§ Problem to solve:
Answer these questions from the text on PyCaret 2.2 changes.
1. Which new function loads global variables from a pickle file into the Python environment?
2. What is the default value of iterative_imputation_iters?
3. What is the smallest number of folds allowed for the fold parameter?

§ Provided passage:
• • •
Function Level Changes

New Functions Introduced in PyCaret 2.2

  • get_metrics: Returns table of available metrics used for CV.
    pycaret.classification pycaret.regression pycaret.clustering

  • add_metric: Adds a custom metric for model evaluation.
    pycaret.classification pycaret.regression pycaret.clustering

  • remove_metric: Remove custom metrics.
    pycaret.classification pycaret.regression pycaret.clustering

  • save_config: save all global variables to a pickle file, allowing to later resume without rerunning the setup function.
    pycaret.classification pycaret.regression pycaret.clustering pycaret.anomaly

  • load_config: Load global variables from pickle file into Python environment.
    pycaret.classification pycaret.regression pycaret.clustering pycaret.anomaly

setup

pycaret.classification pycaret.regression pycaret.clustering pycaret.anomaly

Following new parameters have been added:

  • test_data: pandas.DataFrame, default = None
    If not None, test_data is used as a hold-out set, and the train_size parameter is ignored. test_data must be labeled and the shape of data and test_data must match.

  • preprocess: bool, default = True
    When set to False, no transformations are applied except for train_test_split and custom transformations passed in custom_pipeline param. Data must be ready for modeling (no missing values, no dates, categorical data encoding) when preprocess is set to False.

  • imputation_type: str, default = 'simple'
    The type of imputation to use. Can be either 'simple' or 'iterative'.

  • iterative_imputation_iters: int, default = 5
    The number of iterations. Ignored when imputation_type is not 'iterative'.

  • categorical_iterative_imputer: str, default = 'lightgbm'
    Estimator for iterative imputation of missing values in categorical features. Ignored when imputation_type is not 'iterative'.

  • numeric_iterative_imputer: str, default = 'lightgbm'
    Estimator for iterative imputation of missing values in numeric features. Ignored when imputation_type is set to 'simple'.

  • data_split_stratify: bool or list, default = False
    Controls stratification during 'train_test_split'. When set to True, will stratify by target column. To stratify on any other columns, pass a list of column names. Ignored when data_split_shuffle is False.

  • fold_strategy: str or sklearn CV generator object, default = 'stratifiedkfold' / 'kfold'
    Choice of cross validation strategy. Possible values are:

    • 'kfold'
    • 'stratifiedkfold'
    • 'groupkfold'
    • 'timeseries'
    • a custom CV generator object compatible with scikit-learn.
  • fold: int, default = 10
    The number of folds to be used in cross-validation. Must be at least 2. This is a global setting that can be over-written at the function level by using the fold parameter. Ignored when fold_strategy is a custom object.

  • fold_shuffle: bool, default = False
    Controls the shuffle parameter of CV. Only applicable when fold_strategy is 'kfold' or 'stratifiedkfold'. Ignored when fold_strategy is a custom object.
• • •
[Dataset items]
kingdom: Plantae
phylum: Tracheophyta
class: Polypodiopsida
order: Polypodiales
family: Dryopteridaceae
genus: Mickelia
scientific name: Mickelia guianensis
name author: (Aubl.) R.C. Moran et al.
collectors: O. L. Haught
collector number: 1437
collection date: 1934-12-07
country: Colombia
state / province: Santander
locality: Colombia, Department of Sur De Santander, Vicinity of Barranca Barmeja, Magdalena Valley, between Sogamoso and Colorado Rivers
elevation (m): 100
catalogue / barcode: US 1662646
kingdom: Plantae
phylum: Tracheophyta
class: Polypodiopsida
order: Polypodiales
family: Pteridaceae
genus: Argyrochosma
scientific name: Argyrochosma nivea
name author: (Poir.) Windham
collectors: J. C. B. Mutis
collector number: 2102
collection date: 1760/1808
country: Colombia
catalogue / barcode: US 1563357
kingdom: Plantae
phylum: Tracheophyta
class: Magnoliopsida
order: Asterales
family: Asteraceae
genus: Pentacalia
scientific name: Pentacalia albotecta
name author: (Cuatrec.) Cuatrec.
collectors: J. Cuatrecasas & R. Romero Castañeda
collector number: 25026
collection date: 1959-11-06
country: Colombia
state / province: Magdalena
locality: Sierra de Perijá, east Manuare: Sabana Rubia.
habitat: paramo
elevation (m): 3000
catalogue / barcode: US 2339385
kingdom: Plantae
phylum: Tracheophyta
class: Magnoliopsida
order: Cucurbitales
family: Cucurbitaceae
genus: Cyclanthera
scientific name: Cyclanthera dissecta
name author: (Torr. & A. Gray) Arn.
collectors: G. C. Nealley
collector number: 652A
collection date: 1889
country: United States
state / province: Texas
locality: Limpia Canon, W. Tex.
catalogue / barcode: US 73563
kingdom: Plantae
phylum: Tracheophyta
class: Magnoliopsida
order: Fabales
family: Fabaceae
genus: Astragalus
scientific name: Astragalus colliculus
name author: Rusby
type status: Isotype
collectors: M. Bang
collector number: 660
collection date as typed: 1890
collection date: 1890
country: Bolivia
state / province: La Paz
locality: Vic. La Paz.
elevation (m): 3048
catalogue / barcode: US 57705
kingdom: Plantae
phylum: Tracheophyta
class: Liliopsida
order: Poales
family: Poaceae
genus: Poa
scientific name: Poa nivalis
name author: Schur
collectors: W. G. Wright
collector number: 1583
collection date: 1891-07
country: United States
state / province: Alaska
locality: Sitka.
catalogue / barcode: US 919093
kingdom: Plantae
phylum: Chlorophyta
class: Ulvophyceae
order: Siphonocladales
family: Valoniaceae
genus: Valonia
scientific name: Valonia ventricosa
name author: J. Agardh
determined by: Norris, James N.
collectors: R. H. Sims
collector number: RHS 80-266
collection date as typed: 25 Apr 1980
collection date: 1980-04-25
• • •
§ Full response:
1. load_config
2. 5
3. 2